» EXERCISE REQUIREMENTS:
Leave out the pictures. Return every record otherwise untouched.

[Dataset records]
....
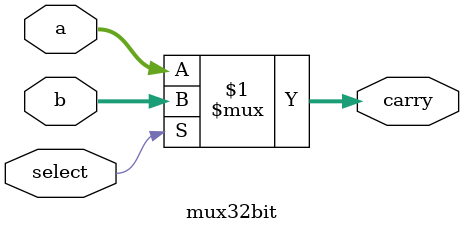
<source format=v>
`timescale 1ns / 1ns

//themux for the carry select adder
module mux32bit(select, a, b, carry);

input[31:0]		a, b;
input		select; //declare inputs a, b and c_in, 1 bit each
output[31:0]	carry; //declare outputs c_out and sum, 1 bit each

assign carry = select ? b:a;


endmodule
</source>
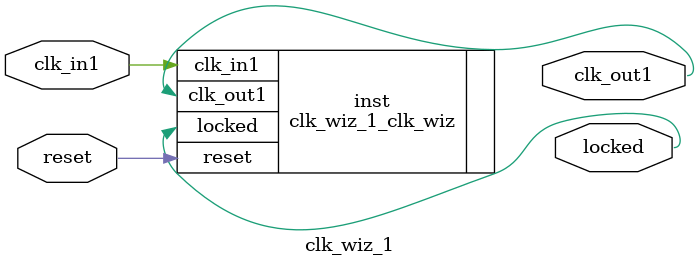
<source format=v>


`timescale 1ps/1ps

(* CORE_GENERATION_INFO = "clk_wiz_1,clk_wiz_v6_0_1_0_0,{component_name=clk_wiz_1,use_phase_alignment=true,use_min_o_jitter=false,use_max_i_jitter=false,use_dyn_phase_shift=false,use_inclk_switchover=false,use_dyn_reconfig=false,enable_axi=0,feedback_source=FDBK_AUTO,PRIMITIVE=MMCM,num_out_clk=1,clkin1_period=5.000,clkin2_period=10.0,use_power_down=false,use_reset=true,use_locked=true,use_inclk_stopped=false,feedback_type=SINGLE,CLOCK_MGR_TYPE=NA,manual_override=false}" *)

module clk_wiz_1 
 (
  // Clock out ports
  output        clk_out1,
  // Status and control signals
  input         reset,
  output        locked,
 // Clock in ports
  input         clk_in1
 );

  clk_wiz_1_clk_wiz inst
  (
  // Clock out ports  
  .clk_out1(clk_out1),
  // Status and control signals               
  .reset(reset), 
  .locked(locked),
 // Clock in ports
  .clk_in1(clk_in1)
  );

endmodule

</source>
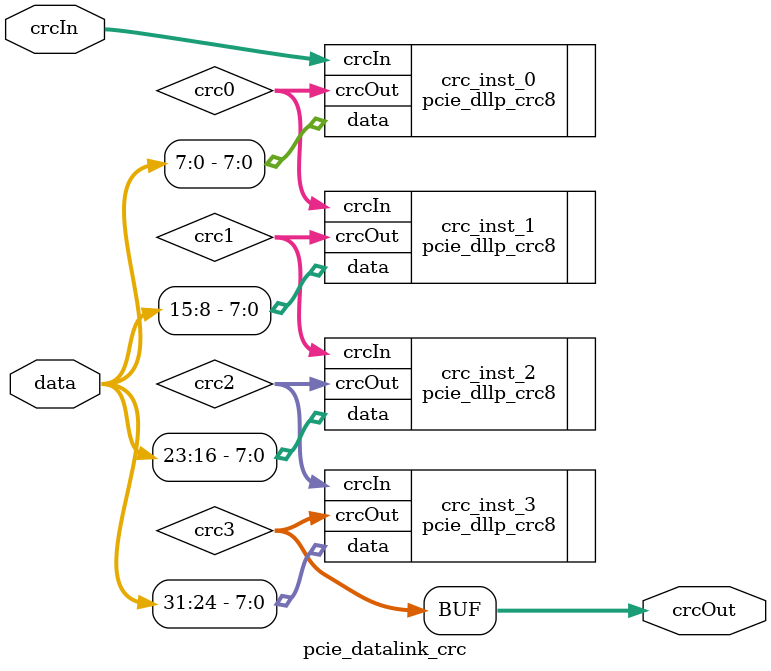
<source format=sv>


`ifndef CRC_V_
`define CRC_V_

// CRC polynomial coefficients: x^16 + x^12 + x^11 + x^10 + x^8 + x^7 + x^5 + x^4 + x^2 + x + 1
//                              0x1DB7 (hex)
// CRC width:                   16 bits
// CRC shift direction:         left (big endian)
// Input word width:            32 bits
module pcie_datalink_crc (
    input  [15:0] crcIn,
    input  [31:0] data,
    output [15:0] crcOut
);

  logic [15:0] crc0;
  logic [15:0] crc1;
  logic [15:0] crc2;
  logic [15:0] crc3;
  reg [15:0] crc4;

  pcie_dllp_crc8 crc_inst_0 (
      .crcIn (crcIn),
      .data  (data[7:0]),
      .crcOut(crc0)
  );

  pcie_dllp_crc8 crc_inst_1 (
      .crcIn (crc0),
      .data  (data[15:8]),
      .crcOut(crc1)
  );

  pcie_dllp_crc8 crc_inst_2 (
      .crcIn (crc1),
      .data  (data[23:16]),
      .crcOut(crc2)
  );

  pcie_dllp_crc8 crc_inst_3 (
      .crcIn (crc2),
      .data  (data[31:24]),
      .crcOut(crc3)
  );



//   always @(*) begin
//     for (int i = 0; i < 8; i++) begin
//       crc4[i]   = crc3[7-i];
//       crc4[i+8] = crc3[15-i];
//     end
//   end

  assign crcOut = crc3;

endmodule

`endif  // CRC_V_

</source>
....
» RESPONSE:
<source format=v>
`timescale 1ns / 1ns

//themux for the carry select adder
module mux32bit(select, a, b, carry);

input[31:0]		a, b;
input		select; //declare inputs a, b and c_in, 1 bit each
output[31:0]	carry; //declare outputs c_out and sum, 1 bit each

assign carry = select ? b:a;


endmodule
</source>
<source format=v>


`timescale 1ps/1ps

(* CORE_GENERATION_INFO = "clk_wiz_1,clk_wiz_v6_0_1_0_0,{component_name=clk_wiz_1,use_phase_alignment=true,use_min_o_jitter=false,use_max_i_jitter=false,use_dyn_phase_shift=false,use_inclk_switchover=false,use_dyn_reconfig=false,enable_axi=0,feedback_source=FDBK_AUTO,PRIMITIVE=MMCM,num_out_clk=1,clkin1_period=5.000,clkin2_period=10.0,use_power_down=false,use_reset=true,use_locked=true,use_inclk_stopped=false,feedback_type=SINGLE,CLOCK_MGR_TYPE=NA,manual_override=false}" *)

module clk_wiz_1 
 (
  // Clock out ports
  output        clk_out1,
  // Status and control signals
  input         reset,
  output        locked,
 // Clock in ports
  input         clk_in1
 );

  clk_wiz_1_clk_wiz inst
  (
  // Clock out ports  
  .clk_out1(clk_out1),
  // Status and control signals               
  .reset(reset), 
  .locked(locked),
 // Clock in ports
  .clk_in1(clk_in1)
  );

endmodule

</source>
<source format=sv>


`ifndef CRC_V_
`define CRC_V_

// CRC polynomial coefficients: x^16 + x^12 + x^11 + x^10 + x^8 + x^7 + x^5 + x^4 + x^2 + x + 1
//                              0x1DB7 (hex)
// CRC width:                   16 bits
// CRC shift direction:         left (big endian)
// Input word width:            32 bits
module pcie_datalink_crc (
    input  [15:0] crcIn,
    input  [31:0] data,
    output [15:0] crcOut
);

  logic [15:0] crc0;
  logic [15:0] crc1;
  logic [15:0] crc2;
  logic [15:0] crc3;
  reg [15:0] crc4;

  pcie_dllp_crc8 crc_inst_0 (
      .crcIn (crcIn),
      .data  (data[7:0]),
      .crcOut(crc0)
  );

  pcie_dllp_crc8 crc_inst_1 (
      .crcIn (crc0),
      .data  (data[15:8]),
      .crcOut(crc1)
  );

  pcie_dllp_crc8 crc_inst_2 (
      .crcIn (crc1),
      .data  (data[23:16]),
      .crcOut(crc2)
  );

  pcie_dllp_crc8 crc_inst_3 (
      .crcIn (crc2),
      .data  (data[31:24]),
      .crcOut(crc3)
  );



//   always @(*) begin
//     for (int i = 0; i < 8; i++) begin
//       crc4[i]   = crc3[7-i];
//       crc4[i+8] = crc3[15-i];
//     end
//   end

  assign crcOut = crc3;

endmodule

`endif  // CRC_V_

</source>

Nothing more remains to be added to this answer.